The special package announced by the prime minister yesterday at Arrah and Saharsa is highly credible. It vindicates the classic economic belief that long-term development requires not sops but investment in infrastructure, skill development, education, energy security and an integrated development strategy. This was the central theme of the PM’s Bihar announcements.
The wider significance of the outcome of Bihar’s forthcoming assembly elections cannot be minimised. Elections inevitably raise large issues: One, the issue of identity politics versus the politics of development; and two, an increasing politicisation of all perceived wrongs done to the state. In this context, special category status is an evergreen issue. This concept is embedded in the history of enhanced policy interventions for target groups or areas. The concept of backwardness has evaded an universally acceptable definition. It means different things in different countries and to different people.
For us, the First Five-Year Plan emphasised the upliftment of backward areas. From the Third Five-Year Plan (1961-66), the approach shifted to target areas. The history of the special category status goes back to 1969, when the Fifth Finance Commission awarded this status to Assam, Nagaland and Jammu and Kashmir. This was subsequently widened to include 11 states, adding Arunachal Pradesh, Manipur, Meghalaya, Mizoram, Sikkim, Tripura, Himachal Pradesh and Uttarakhand. The special category status has been given on features that include hilly and difficult terrain; low population density and/ or sizeable share of tribal population; strategic location; economic and infrastructural backwardness; and non-viable nature of state finances.
Multiple committees have examined the approach to backwardness in India. The study group for the Sixth Plan (1966-71) identified five categories of areas — desert, drought affected, hilly, tribal and high density. The Pande Committee (1968) identified these as backward regions, while the Wanchoo Committee concentrated on issues of regional imbalance. The Sukhamoy Chakravorty Committee report in 1972 identified 14 parameters, while the Sivaraman Committee in 1978 identified three characteristics — namely the potential for development, identification of inhibiting factors from realising the potential, and a programme to mitigate the disabilities. Most recently, the Raghuram Rajan Committee in 2013 developed a multi-dimensional development index to measure backwardness and categorised states as least developed, less developed and relatively developed. Ten states on the composite index with a score of 0.6 were classified as least developed, 11 states with a score between 0.4-0.6 were less developed, and seven states, which scored less than 0.4, were relatively developed. This methodology did not conceive of special category status.

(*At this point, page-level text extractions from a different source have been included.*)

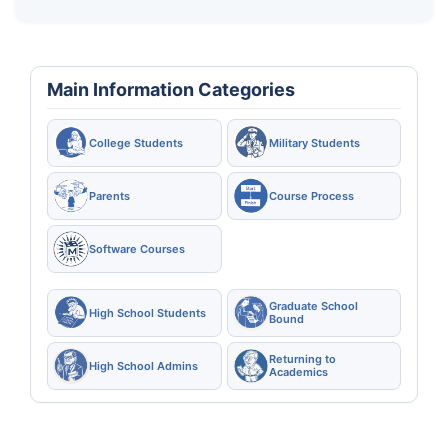
Main Information Categories
College Students
Military Students
Parents
Course Process
Software Courses
Graduate School
High School Students
Bound
Returning to
High School Admins
Academics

The main benefits of special category status are a significant concession in excise and customs duties, as well as income and corporate taxes; and the Centre bearing 90 per cent cost of all Centrally sponsored schemes. External aid is also to be devolved in the same ratio as received by the Centre. For general category states, the grant to loan ratio is 30:70.
There are problems with special category status. First, what about tax breaks in the new approach to tax policies? Both Telangana and Bihar have, in the Finance Bill 2015, been given additional depreciation allowance of 35 per cent and an enhanced investment allowance of 15 per cent over and above the 15 per cent already available for a five-year period. Tax breaks are designed not to enhance
incomes but encourage capital flows. If other parameters like infrastructure, security and regulatory framework are conducive, these tax concessions should encourage capital flows. Second, if the GST is passed, a specific excise abatement would be counterproductive. Exemption at the stage of manufacture would lead to a break in the input tax credit chain and an increase in overall costs due to cascading. The input taxes already paid in manufacturing a product will get loaded on to the cost of the product, thereby making the manufacturing unit uncompetitive. Third, specific project interventions and significantly enhanced Central outlays more than compensate any loss from being deprived of the special category status.

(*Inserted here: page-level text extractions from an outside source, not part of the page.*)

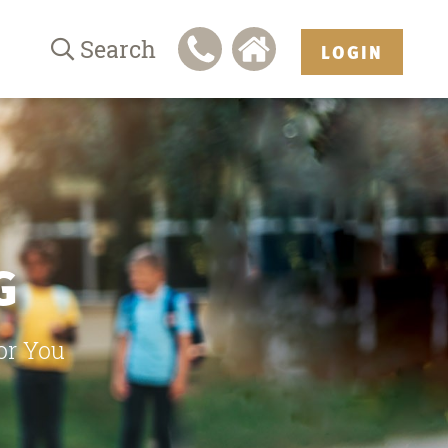
Search
LOGIN
G
or You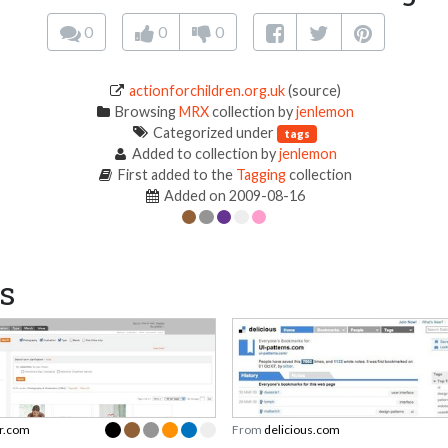
0
0
0
actionforchildren.org.uk
(source)
Browsing
MRX
collection by
jenlemon
Categorized under
tags
Added to collection by
jenlemon
First added to the
Tagging
collection
Added on 2009-08-16
s
r.com
From
delicious.com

Finally, and most importantly, have these concessions benefitted the intended states? Regrettably not. In the case of Assam, growth rates have remained subdued, while in the case of Himachal and Uttarakhand, after an initial spurt there have been sharp declines. Since these policies were designed to encourage the manufacturing sector, the picture is even more disappointing. In the case of Himachal, the growth rate of the gross state domestic product in manufacturing peaked at 35 per cent and slumped to 3.1 per cent and 2.6 per cent in the last two years. In the case of Uttarakhand, the slump was from 24.4 per cent to 6.4 per cent and 3.1 per cent in the last two years after tax benefits were discontinued. The onset of the sunset clause leads to disruptive capital flight and managerial talent. The transition makes this backlash socially and economically unacceptable.
Special area-based sops have outlived their relevance and utility. There is no substitute for conventional economics. Development propped by sops alone is short-lived.
The writer, a former Rajya Sabha MP from the JD(U), is a member of the BJP.